Les Godillots, 1. Le plateau du Croquemitaine / Olier, Marko

Couverture de l'album
    La Grande Guerre a souvent inspiré des univers sombres et durs, notamment en bande dessinée (C'était la guerre des tranchées de Tardi ou Notre Mère la Guerre de Kris et Maël, par exemple), beaucoup plus rarement des albums « jeunesse ». C'est le cas avec Les Godillots, recommandé par l’Éducation nationale, et qui ose un univers moins plombé sans pour autant dédramatiser le conflit.

    Ce premier tome s'intéresse à une indispensable mission de l'ombre : celle du ravitaillement des positions avancées. Deux soldats sont chargés de la « roulante », la cuisine itinérante qui apporte la nourriture dans la tranchée B12. Pour cela, il leur faut traverser le Plateau du Croquemitaine, ainsi nommé parce qu'un mitrailleur ennemi à l’œil acéré arrose le no man's land au moindre mouvement, ayant déjà causé la perte de nombre de Poilus. Il fait mouche ce soir encore, les deux soldats et leur mule ne reviennent pas, obligeant le capitaine à leur trouver deux remplaçants. Faute de volontaires, Palette le boulanger et Le Bourhis le cultivateur sont désignés d'office, bientôt rejoints par un petit singe indiscipliné retrouvé au fond des gamelles (sans doute échappé d'un régiment des Bataillons d'Afrique). Fatalistes, les deux cuisiniers improvisés se préparent à leur première nuit, leur première traversée du Plateau du Croquemitaine... C'est là qu'ils font la rencontre d'un enfant, ou presque.
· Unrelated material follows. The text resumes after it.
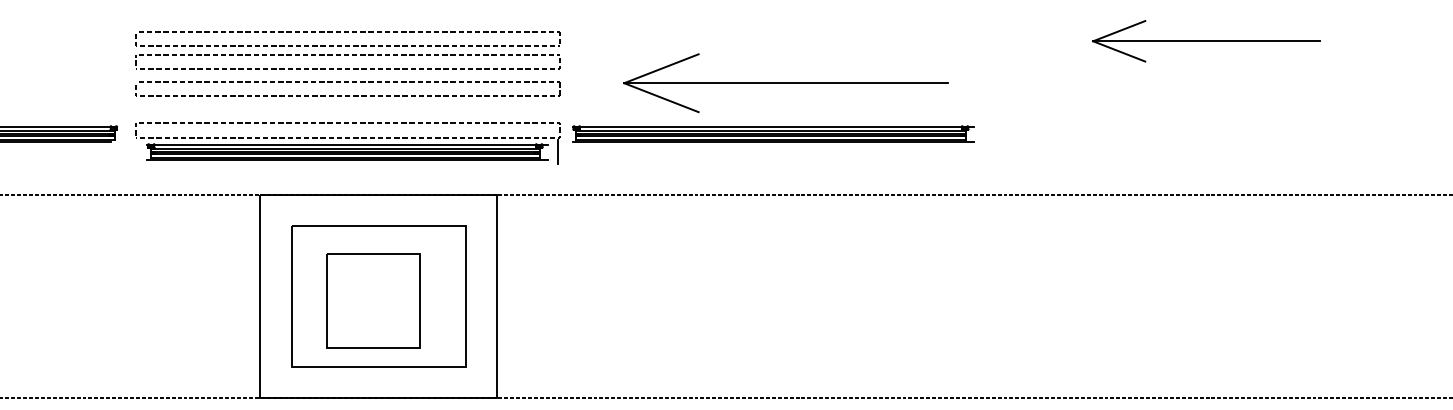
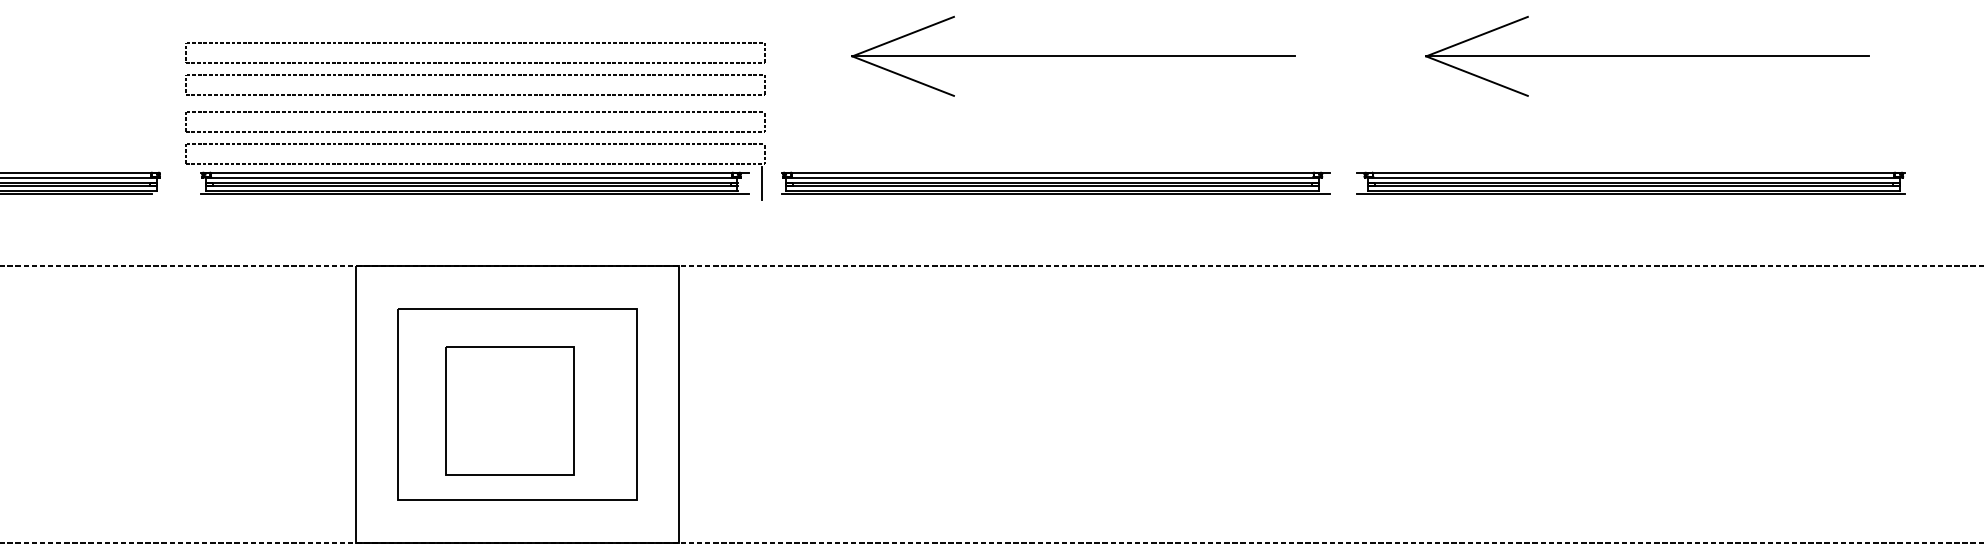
part: (1206, 41) -> (1647, 56), size x1.43
part: (785, 83) -> (1072, 56), moved
part: (1194, 133) -> (1630, 182), added
part: (347, 143) -> (474, 171), moved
Un adolescent, planqué dans une maison abandonnée, qui est à la recherche de son frère : « Joanes Bischaïchipy. Un grand brun baraqué... Habillé en bleu, là, comme vous ! » Pas forcément vraisemblable sans pour autant être irrecevable, leur odyssée dans le « Boyau Bedouze » « Vous qui entrez ici, laissez tout espérance » emporte à partir de cette rencontre une espèce d'insouciance. Bixente est persuadé qu'il retrouvera son frère, les autres ne veulent pas l'abandonner dans le no man's land. Le capitaine, quant à lui, entre les formulaires bleus, les commandes de ravitaillement et la menace d'une inspection, est tout prêt à concéder quelques arrangements pour éviter de plus gros ennuis. Le garçon reste donc dans les lignes arrières, en compagnie de Palette et Le Bourhis, et surtout du singe qui l'a immédiatement adopté. Mais Le Bourhis, sous sa montagne de muscles, cache quelque chose. Et il n'est pas le seul...

    L'horreur de la guerre n'est pas escamotée (paysages dévastés, corps mutilés, trous d'obus et rats dans les tranchées sont bien représentés), mais elle voisine avec les situations burlesques, tels les démêlés du capitaine avec un Clairon qui n'en fait qu'à sa tête, sonnant le rassemblement à coups de casseroles ou annonçant le retour de la « roulante » avec « la Paimpolaise ». Le graphisme, rond et faussement naïf, apparente lui aussi cet album à la bande dessinée jeunesse, sans pour autant nuire à sa crédibilité. Voilà une série originale (qui tire son titre du surnom donné aux soldats de la « roulante », forcés d'assurer à pied - avec leurs godillots - le ravitaillement après la perte de la mule), qui porte un regard accessible et original sur une période de notre histoire souvent traitée en littérature, notamment dessinée. Pour les collégiens, mais la série est aussi lisible en LP et au lycée.





Références :
Les Godillots, 1. Le Plateau du Croquemitaine / Olier, Marko. Bamboo, 2011. 13,50 €. 978-2-8189-0266-0.